My wife is stronger than I will ever be. She sat at the table for a minute while gathering her composure and then left for work, against my admonitions and pleading. And my two halves slowly merged, as though a tentative truce had been bargained and both parties remained distrustful of the other. That terror, the metaphysical knife that cut through the strings which keep me upright, was still lurking in that tenebrous shadow I carry inside like a scar, but in the days that followed I kept returning to the place and snooping around for answers. There were things I wanted to know, things about myself I do not understand.
Why this blade, this terror? Where did it come from? It’s been with me for decades, yes, and possibly before, but there is nothing in my past which would account for it. I only know that sometimes a sense of mortality is so strong I can barely breathe, and a sense of dread falls like midnight, and that when Lori is injured or sick it comes out of the shadows like a singing sword and I fall screaming not again not again. No. Not again.
Time without us is unimaginable. We may peer cluelessly into the future and on one plane understand that in an indeterminate future we will no longer walk among the living, but to draw so close to the edge that we are singed or bloody is another thing entirely.
And yet, I do not fear death. Not my own, anyway; Lori’s is another matter. But the real fright must come not in the contemplation of loss but in the witnessing of a loved one’s pain. If there are levels of hell on earth, that surely is the worst.

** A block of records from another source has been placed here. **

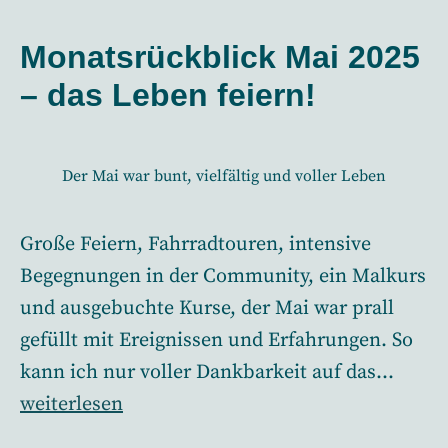
Monatsrückblick Mai 2025
– das Leben feiern!
Der Mai war bunt, vielfältig und voller Leben
Große Feiern, Fahrradtouren, intensive
Begegnungen in der Community, ein Malkurs
und ausgebuchte Kurse, der Mai war prall
gefüllt mit Ereignissen und Erfahrungen. So
kann ich nur voller Dankbarkeit auf das…
Monatsrückblick
weiterlesen
Mai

With little warning, a friend’s husband slipped into advanced stages of Alzheimer’s. Every day, without fail, she drives 30 miles to the nursing home to be with him. Most of the time he does not recognize her. She told me that after the initial heartbreak she now finds it fascinating how the mind works, and memory, in Alzheimer’s patients.

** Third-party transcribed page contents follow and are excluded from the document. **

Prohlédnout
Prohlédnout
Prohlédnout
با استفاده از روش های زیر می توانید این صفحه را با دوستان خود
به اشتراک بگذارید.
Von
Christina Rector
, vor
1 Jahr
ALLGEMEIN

Another dear friend is dealing with her father’s struggle with cancer. Her mother is at the hospital all the time, rarely leaving her husband’s side. “I couldn’t do what my mother is doing,” she said, and then, after some thought, she said it’s probably just something we learn to do. I wanted to say something sensitive and touching. I couldn’t.

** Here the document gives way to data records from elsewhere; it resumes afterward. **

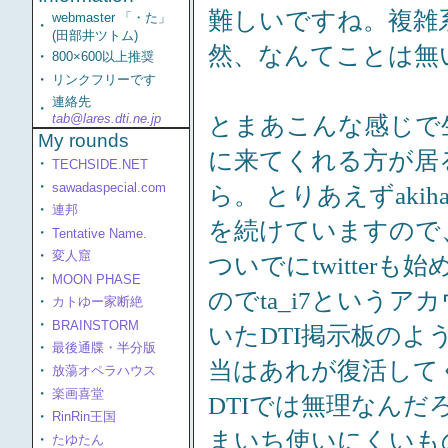
難しいですね。複雑
webmaster 「・た」
・
(田部井ツトム)
然、なんてことは無
・
800×600以上推奨
・
リンクフリーです
連絡先
・
tab@lares.dti.ne.jp
とまあこんな感じで
My rounds
に来てくれる方が居
・
TECHSIDE.NET
・
sawadaspecial.com
ら。 とりあえずakih
・
連邦
を続けていますので
・
Tentative Name.
・
変人窟
ついでにtwitter
・
MOON PHASE
のでta_i7という
・
カトゆー家断絶
・
BRAINSTORM
いたDTI掲示板の
・
最後通牒・半分版
当はあれが復活して
・
放蕩オペラハウス
・
楽画喜堂
DTIでは無理なん
・
RinRin王国
まいち使いにくいも
・
たゆたん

Later, it came to me that I should have said, Find the joy. It’s a creed I want to live by for the rest of my days, and yet seeing Lori with blood streaming down her face left no place in the universe for joy.
We will walk down dark roads in the days ahead. Somehow I must learn from my friends as they wend their ways through those twilight valleys, and find a way to blunt the knife, to escape that windowless prison. But for now I stare out the window and look for something hidden behind the dancing trees. I am afraid and don’t want to be.
Do not turn away. This is your life, too.